Polysphenodon muelleri Jaekel, 1911

Sues, Hans-Dieter & Schoch, Rainer R., 2025, Synopsis of the Triassic reptiles from Germany, Fossil Record 28 (2), pp. 411-483 : 411-483

publication ID

https://doi.org/10.3897/fr.28.164405

publication LSID

lsid:zoobank.org:pub:E2366C87-D1C3-4F5A-A21D-1A7A5D49BB8F

DOI

https://doi.org/10.5281/zenodo.17824022

persistent identifier

https://treatment.plazi.org/id/B8D11F82-DD0D-5C05-97A0-BEF5A9D10E3B

treatment provided by

by Pensoft

scientific name

Polysphenodon muelleri Jaekel, 1911
status

 

Polysphenodon muelleri Jaekel, 1911

Holotype.

MB. R. 1302 , gutta-percha casts and plaster molds of ‘ dorsal’ and ‘ ventral’ blocks with impressions of a partial skeleton comprising an incomplete skull, series of caudal vertebrae, and much of the left forelimb and hindlimb.
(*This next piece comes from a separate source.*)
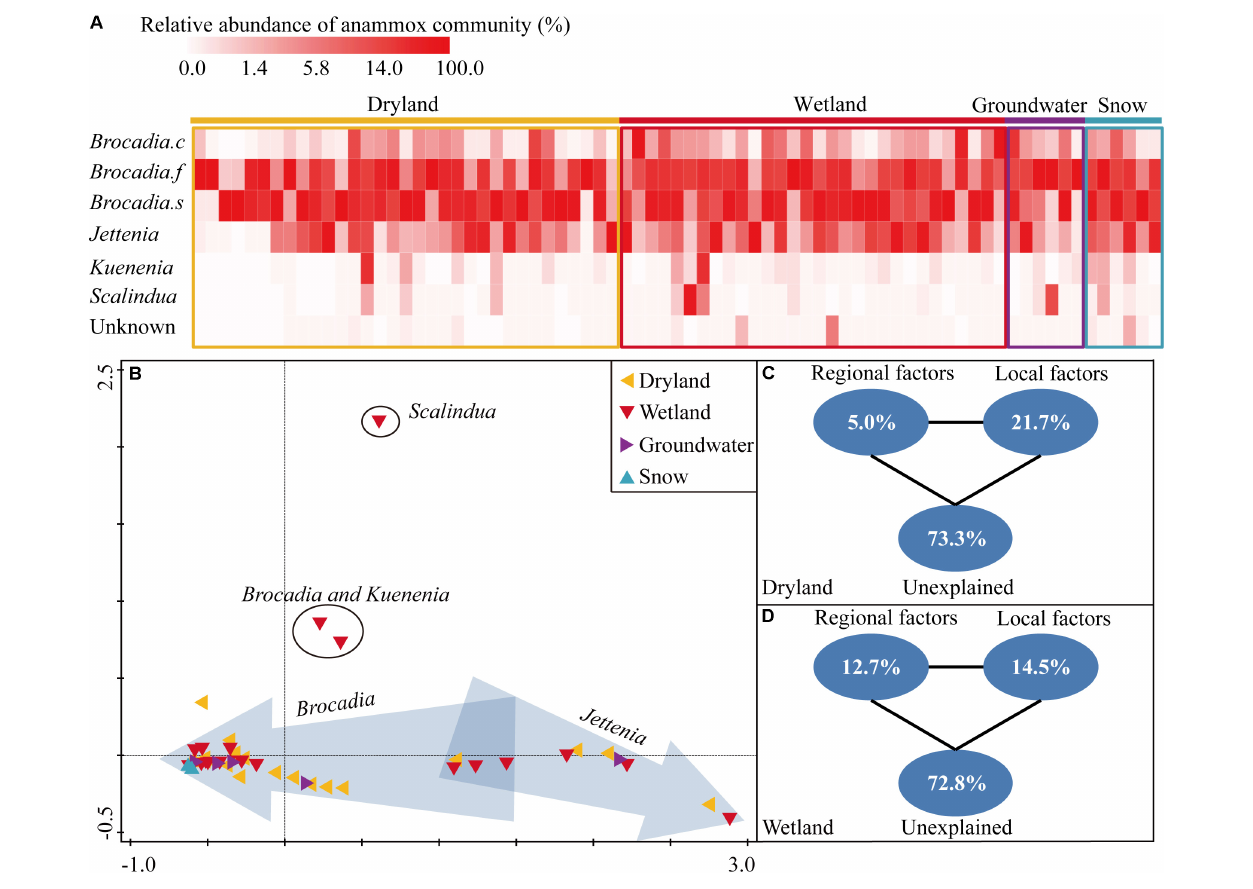
FIGURE 2 | Heatmap showing the relative abundance of each species or genus in each sampling site (A) , the non-metric multidimensional scaling ordination (NMDS) based on Bray-Curtis similarity of anammox bacterial communities at each sampling site. Sites in arrows indicated that the dominant genus was Jettenia or Brocadia (B) , variation partitioning analysis showing the relative influence of environmental factors on the structuring of the anammox bacterial community in drylands (C) and wetlands (D)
The original holotype has been lost since the 1930 s ( Carroll 1985).

Type locality.

Drill core from a borehole at 775 m depth in strata of the Middle Keuper Subgroup. Near Fallersleben (now part of the city of Wolfsburg), Lower Saxony.

Type horizon.

The precise stratigraphic horizon was apparently not recorded. Age: Late Triassic (Carnian or Norian).

Diagnosis.

Distinguished by the following combination of features: antorbital portion of skull proportionately very short; supratemporal fenestra distinctly shorter than orbit; parietal table wider than interorbital distance; and teeth small, obtusely conical ( Fraser and Benton 1989).

Comments.

Jaekel (1911: fig. 159) only presented a diagrammatic reconstruction of the cranium in palatal view and labeled it “ Polysphenodon Mülleri ” in the figure legend. He never documented the fossil. F. Huene (1929), Carroll (1985), and Fraser and Benton (1989) provided descriptions of the holotype based on casts. The phylogenetic analyses by Herrera-Flores et al. (2018) and DeMar et al. (2022) found Polysphenodon muelleri as the earliest-diverging eusphenodontian.

References.

Jaekel (1911), F. Huene (1929), Carroll (1985), Fraser and Benton (1989), Herrera-Flores et al. (2018).